La Constitución de 1857 sostuvo el principio de inmigración abierta para todos; sin obstáculos de origen o religión.en 1864, un poco después de iniciada la intervención francesa, el gobierno juarista firmó un contrato de colonización con Jacobo P. Leese.
Este contrato tuvo el propósito de obtener algunas ventajas para México, como la colonización y el poblamiento de terrenos baldíos, así como recursos extraordinarios, de 100 000 dólares en oro, para hacer frente a la crisis económica y política durante la Intervención extranjera.
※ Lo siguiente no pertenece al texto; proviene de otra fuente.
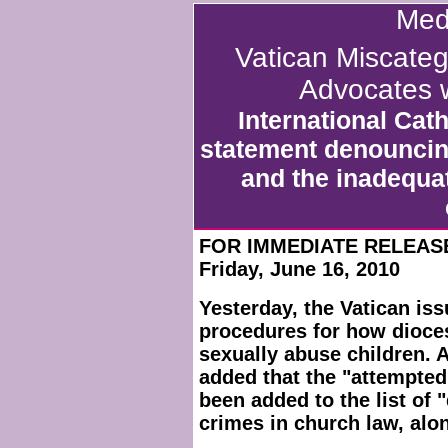
Med
Vatican Miscate
Advocates w
International Cat
statement denouncin
and the inadequa
FOR IMMEDIATE RELEAS
Friday, June 16, 2010
Yesterday, the Vatican issu
procedures for how dioce
sexually abuse children. A
added that the "attempte
been added to the list of 
crimes in church law, alo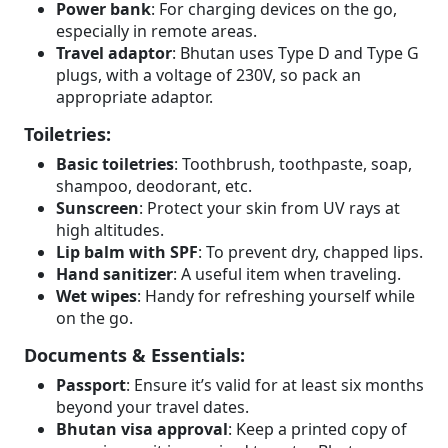
Power bank
: For charging devices on the go,
especially in remote areas.
Travel adaptor
: Bhutan uses Type D and Type G
plugs, with a voltage of 230V, so pack an
appropriate adaptor.
Toiletries:
Basic toiletries
: Toothbrush, toothpaste, soap,
shampoo, deodorant, etc.
Sunscreen
: Protect your skin from UV rays at
high altitudes.
Lip balm with SPF
: To prevent dry, chapped lips.
Hand sanitizer
: A useful item when traveling.
Wet wipes
: Handy for refreshing yourself while
on the go.
Documents & Essentials:
Passport
: Ensure it’s valid for at least six months
beyond your travel dates.
Bhutan visa approval
: Keep a printed copy of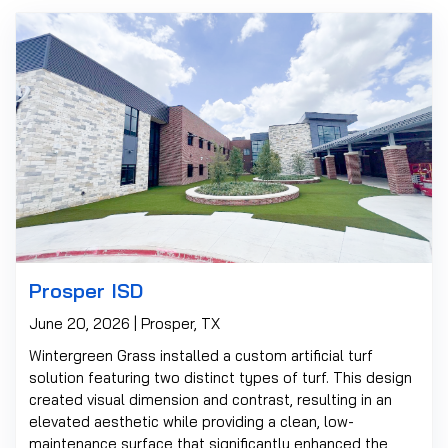
Prosper ISD
June 20, 2026 | Prosper, TX
Wintergreen Grass installed a custom artificial turf
solution featuring two distinct types of turf. This design
created visual dimension and contrast, resulting in an
elevated aesthetic while providing a clean, low-
maintenance surface that significantly enhanced the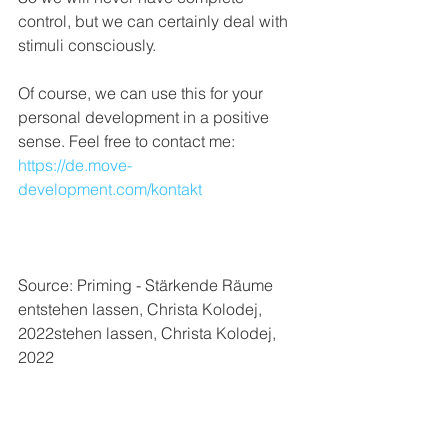
control, but we can certainly deal with 
stimuli consciously. 
Of course, we can use this for your 
personal development in a positive 
sense. Feel free to contact me: 
https://de.move-
development.com/kontakt
Source: Priming - Stärkende Räume 
entstehen lassen, Christa Kolodej, 
2022stehen lassen, Christa Kolodej, 
2022
Psychology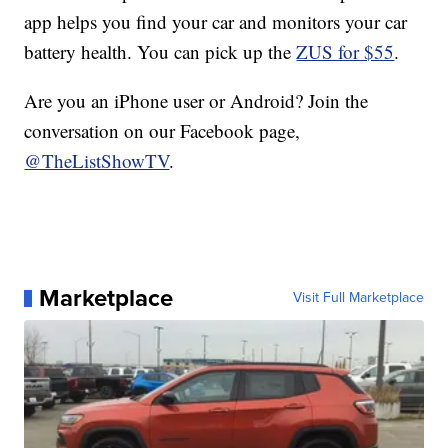
app helps you find your car and monitors your car
battery health. You can pick up the
ZUS for $55
.
Are you an iPhone user or Android? Join the
conversation on our Facebook page,
@TheListShowTV
.
Marketplace
Visit Full Marketplace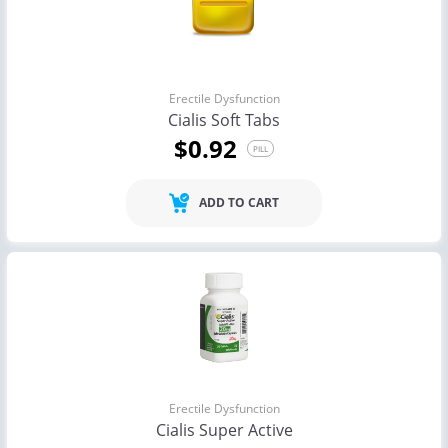
Erectile Dysfunction
Cialis Soft Tabs
$0.92
PILL
ADD TO CART
Erectile Dysfunction
Cialis Super Active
Se autorizó colonizar los terrenos baldíos de la región de Baja California entre los paralelos 24º 20 minutos y 31º N.
A los colonos se les otorgó absoluta libertad religiosa y todas las prerrogativas de la Constitución de 1857; además se les permitía integrar sus propias instituciones municipales y educacionales de acuerdo a sus costumbres, estando exentos de impuestos por importaciones durante cinco años y del servicio militar. La colonización nunca pudo establecerse, debido a dificultades de abasto de materiales, clima extremo, escasez de agua y de colonos experimentados.
El contrato original fue cancelado en 1867. Aunque siguieron existiendo relaciones con Leese hasta 1872, cuando se firmó un contrato para explotar la orcilla como colorante vegetal; mismo que dejó de ser redituable cuando se descubrieron los colorantes artificiales.